Накануне Красимир сказал мне, что докладывать нужно по-русски, и я так и настроился. Но перед началом доклада неожиданно для меня он говорит: «Давайте решим, на каком языке мы будем слушать доклад. У нас есть выбор, поскольку докладчик довольно прилично говорит по-итальянски». Тут Делл'Агата с места со смехом подает реплику: «Да уж получше тебя!» Это, конечно, явная чепуха: Красимир, в отличие от меня, говорит по-итальянски по-настоящему, и очень гордится этим. Но Делл'Агате уж очень хочется немножко понасмехаться над величественностью председателя – впрочем, вполне беззлобно. Красимир продолжает: «Я думаю все же, что нам следует послушать доклад по-русски. Надеюсь, тут все понимают по-русски?» В ответ слышу чью-то реплику: «Разумеется! Тут некоторые как раз не понимают по-итальянски!»
Выхожу, наступает всегдашняя тяжелая стартовая пауза перед тем, как удастся выдавить из себя первое слово. Наконец, набираю воздуха, чтобы произнести что-то вроде «Я расскажу сегодня о…», и тут Красимир вдруг встает и повелительным жестом останавливает меня: «Подождите! Я вижу, что там в задних рядах появилась целая группа студентов с отделения политики. Они не знают русского. Давайте-ка все-таки по-итальянски!» Это после целого референдума по языковому вопросу! У меня слегка перехватывает дух, но стартовый сдвиг, видимо, уже произошел, и я слышу себя самого, произносящего: «Oggi racconterò…»
«Ну так как же, Красимир?» – сказал Делл'Агата сразу после конца доклада. Красимир развел руками: «Не могу опровергнуть». (Возможно, впрочем, он сказал «пока не могу» – точно не помню. Основательно взялся за опровержение он, насколько мне известно, лишь двумя годами позже.)

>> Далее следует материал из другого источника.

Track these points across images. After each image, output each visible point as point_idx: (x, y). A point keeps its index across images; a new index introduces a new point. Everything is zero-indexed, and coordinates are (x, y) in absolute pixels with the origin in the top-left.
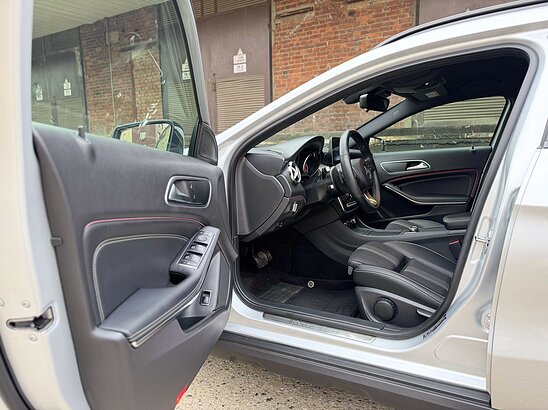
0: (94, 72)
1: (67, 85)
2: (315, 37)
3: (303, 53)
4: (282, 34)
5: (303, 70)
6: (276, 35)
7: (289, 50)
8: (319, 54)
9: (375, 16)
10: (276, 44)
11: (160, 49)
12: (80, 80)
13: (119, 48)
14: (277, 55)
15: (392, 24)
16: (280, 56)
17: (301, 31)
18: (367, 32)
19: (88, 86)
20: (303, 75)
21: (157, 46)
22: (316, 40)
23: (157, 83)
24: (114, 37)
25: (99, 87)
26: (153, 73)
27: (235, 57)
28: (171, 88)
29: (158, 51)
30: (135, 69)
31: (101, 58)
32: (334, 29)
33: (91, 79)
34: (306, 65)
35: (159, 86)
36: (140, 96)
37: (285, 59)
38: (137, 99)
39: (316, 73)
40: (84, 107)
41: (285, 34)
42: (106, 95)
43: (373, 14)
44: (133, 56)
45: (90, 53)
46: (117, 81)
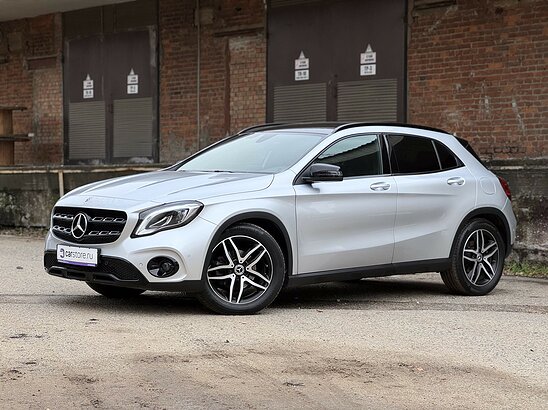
0: (174, 63)
1: (132, 78)
2: (457, 36)
3: (444, 55)
4: (419, 31)
5: (443, 77)
6: (413, 31)
7: (427, 51)
8: (461, 58)
9: (523, 17)
10: (412, 41)
11: (268, 37)
12: (153, 72)
13: (212, 32)
14: (414, 55)
15: (541, 27)
16: (417, 57)
17: (441, 27)
18: (514, 36)
19: (163, 81)
20: (443, 82)
21: (264, 32)
22: (459, 41)
23: (261, 83)
24: (207, 16)
25: (179, 84)
26: (256, 70)
27: (362, 55)
28: (278, 90)
29: (265, 40)
30: (232, 62)
31: (186, 44)
32: (479, 28)
33: (169, 72)
34: (446, 70)
35: (264, 88)
36: (236, 99)
37: (423, 62)
38: (232, 104)
39: (457, 81)
40: (155, 112)
41: (423, 30)
42: (189, 95)
43: (522, 14)
44: (231, 45)
45: (171, 35)
46: (206, 77)
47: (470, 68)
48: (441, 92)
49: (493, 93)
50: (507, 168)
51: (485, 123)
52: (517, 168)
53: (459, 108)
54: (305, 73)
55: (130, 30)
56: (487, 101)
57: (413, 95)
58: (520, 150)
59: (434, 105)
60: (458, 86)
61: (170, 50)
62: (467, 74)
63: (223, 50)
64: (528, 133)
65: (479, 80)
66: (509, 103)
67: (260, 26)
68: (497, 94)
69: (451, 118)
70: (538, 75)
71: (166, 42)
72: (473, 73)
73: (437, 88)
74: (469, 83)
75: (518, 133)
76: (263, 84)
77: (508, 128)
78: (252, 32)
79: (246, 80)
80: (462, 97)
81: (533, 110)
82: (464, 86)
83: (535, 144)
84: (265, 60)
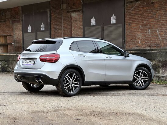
0: (55, 21)
1: (43, 26)
2: (140, 11)
3: (136, 17)
4: (129, 9)
5: (136, 23)
6: (126, 10)
7: (131, 16)
8: (141, 18)
9: (160, 5)
10: (126, 13)
11: (83, 12)
12: (49, 23)
13: (66, 11)
14: (127, 17)
15: (165, 8)
16: (128, 18)
17: (135, 8)
18: (158, 10)
19: (52, 26)
20: (136, 25)
21: (82, 11)
22: (141, 12)
23: (81, 26)
24: (65, 6)
25: (57, 27)
26: (80, 22)
27: (111, 17)
28: (86, 29)
29: (82, 13)
30: (72, 20)
31: (58, 15)
32: (147, 8)
33: (54, 23)
34: (137, 21)
35: (82, 28)
36: (74, 31)
37: (130, 19)
38: (72, 33)
39: (140, 25)
40: (50, 36)
41: (130, 9)
42: (59, 30)
43: (160, 4)
44: (72, 15)
45: (54, 12)
46: (65, 25)
47: (144, 21)
48: (135, 28)
49: (151, 28)
50: (154, 51)
51: (149, 37)
52: (157, 51)
53: (141, 33)
54: (94, 23)
55: (42, 11)
56: (149, 31)
57: (127, 29)
58: (160, 46)
59: (133, 32)
60: (141, 26)
61: (54, 17)
62: (143, 22)
63: (70, 17)
64: (162, 40)
65: (147, 24)
66: (156, 31)
67: (80, 9)
68: (152, 29)
69: (138, 36)
70: (165, 22)
71: (53, 14)
72: (145, 22)
73: (134, 27)
74: (144, 25)
75: (159, 40)
76: (82, 26)
77: (156, 39)
78: (78, 11)
79: (77, 26)
80: (142, 29)
81: (163, 33)
82: (142, 26)
83: (164, 44)
84: (82, 19)
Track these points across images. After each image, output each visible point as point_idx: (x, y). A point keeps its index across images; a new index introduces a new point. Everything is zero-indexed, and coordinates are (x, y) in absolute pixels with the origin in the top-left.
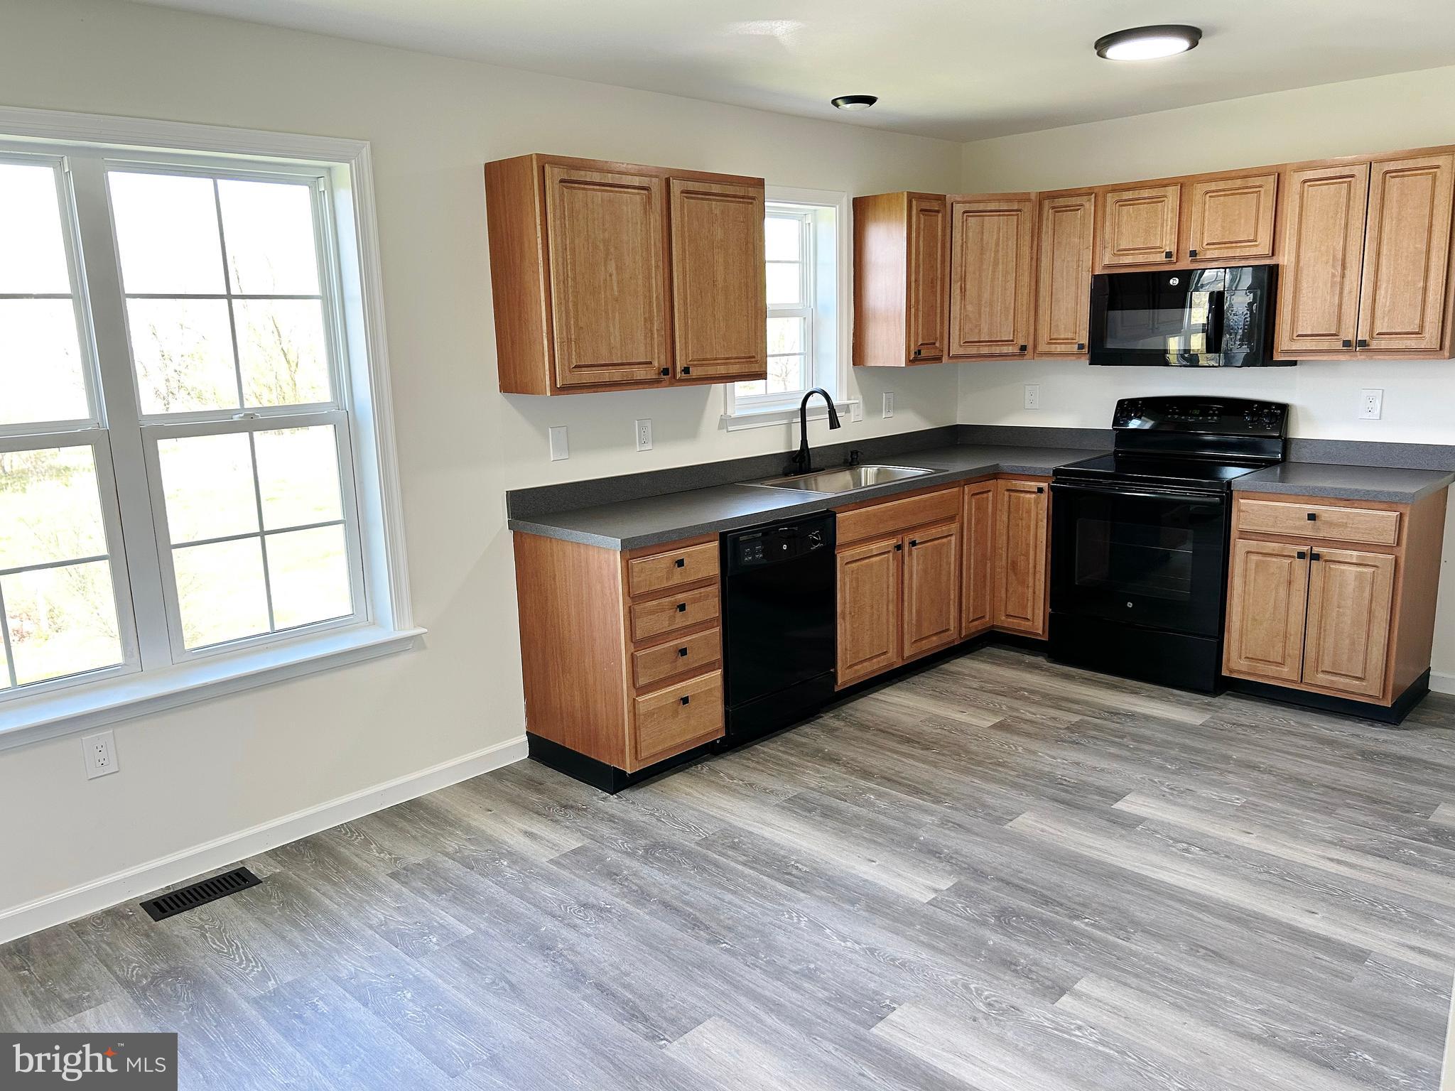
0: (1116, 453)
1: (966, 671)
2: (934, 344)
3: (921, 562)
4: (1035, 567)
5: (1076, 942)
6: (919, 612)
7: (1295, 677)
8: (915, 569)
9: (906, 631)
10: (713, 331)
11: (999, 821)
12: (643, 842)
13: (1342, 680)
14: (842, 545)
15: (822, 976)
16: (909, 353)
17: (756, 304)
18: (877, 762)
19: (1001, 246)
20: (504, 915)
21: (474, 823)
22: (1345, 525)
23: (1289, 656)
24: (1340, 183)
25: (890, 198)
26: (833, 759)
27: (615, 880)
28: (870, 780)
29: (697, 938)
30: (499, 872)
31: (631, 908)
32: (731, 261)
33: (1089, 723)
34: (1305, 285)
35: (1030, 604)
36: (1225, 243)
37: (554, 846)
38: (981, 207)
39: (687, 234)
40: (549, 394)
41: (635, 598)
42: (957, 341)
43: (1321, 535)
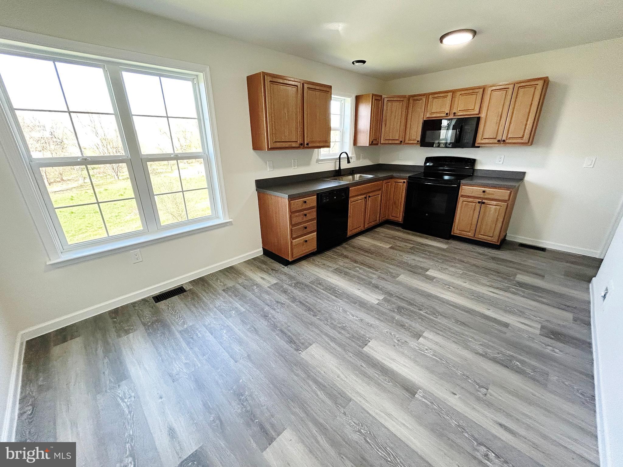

В Падую, чтобы повидаться со мной и забрать у меня компьютер, который рискованно провозить в поезде через Белоруссию, на два дня приехала Лена из Лугано, где она в это время читала лекции. Для Италии, конечно, нужна виза. Но Лена решила, что обойдется и так. Оделась как западная деловая дама, купила «Times» и просто села в поезд Лугано-Милан. Граница минут через двадцать после Лугано. В купе еще двое мужчин. Итальянский пограничник аккуратно проверил у них паспорта, скосил глаз на развернутую лондонскую газету – и пошел дальше.
2002
Англия
В Брюсселе перед посадкой в Евростар просвечивание багажа, как в самолете. Проверяют уже англичане. Я им говорю: у меня там нож для хлеба. Через несколько минут офицер выкликает: «У кого здесь нож?» Подхожу. «Покажите». Осмотрел, подумал, пропустил. Решил, видимо, что мне с таким ножом угнать поезд и повернуть его на Копенгаген все-таки не удастся.

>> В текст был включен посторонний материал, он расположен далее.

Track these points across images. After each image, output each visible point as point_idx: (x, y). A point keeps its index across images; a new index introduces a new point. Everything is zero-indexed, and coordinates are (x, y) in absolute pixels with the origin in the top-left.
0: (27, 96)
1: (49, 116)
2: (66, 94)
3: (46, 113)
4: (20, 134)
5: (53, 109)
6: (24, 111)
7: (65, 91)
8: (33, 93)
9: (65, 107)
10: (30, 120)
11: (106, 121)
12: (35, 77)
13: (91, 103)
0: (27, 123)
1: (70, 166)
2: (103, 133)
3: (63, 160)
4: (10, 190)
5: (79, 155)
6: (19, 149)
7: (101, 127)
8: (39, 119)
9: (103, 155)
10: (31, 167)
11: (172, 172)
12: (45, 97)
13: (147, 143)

В Евростаре объявление: Smoking is not permitted in the train. Il est strictement interdit de fumer dans le train. Вспомнилось, как в рассказе Аксенова Вася видит в самолете надпись «Не курить» и что-то еще по-английски; возможно, по-английски было написано «Курите, пожалуйста» – Вася не знал по-английски.
После Лилля уже почти темно. Показались огни Кале и линия берега – и вдруг поезд без всякого колебания на хорошей скорости ныряет в черную круглую дыру. Через 25 минут небо вернулось, но поезд уже почему-то поплелся неуверенно, с какими-то зацепками и остановками в поле. Потом радио сказало: «Из-за трудностей движения в туннеле поезд прибудет на вокзал Ватерлоо с опозданием в 15 минут» (на деле оказалось 30). А туннель, между прочим, поезд прошел вполне по расписанию. (Перед обратной дорогой Jonathan Steele, бывший корреспондент «Гардиан» в Москве, в ходе прочих рассказов о безобразиях в Англии сказал мне: вот поедете по Англии со скоростью 80 километров в час, а потом по Франции со скоростью 300 – тогда поймете, какая разница между наследием Тэтчер и Миттерана!)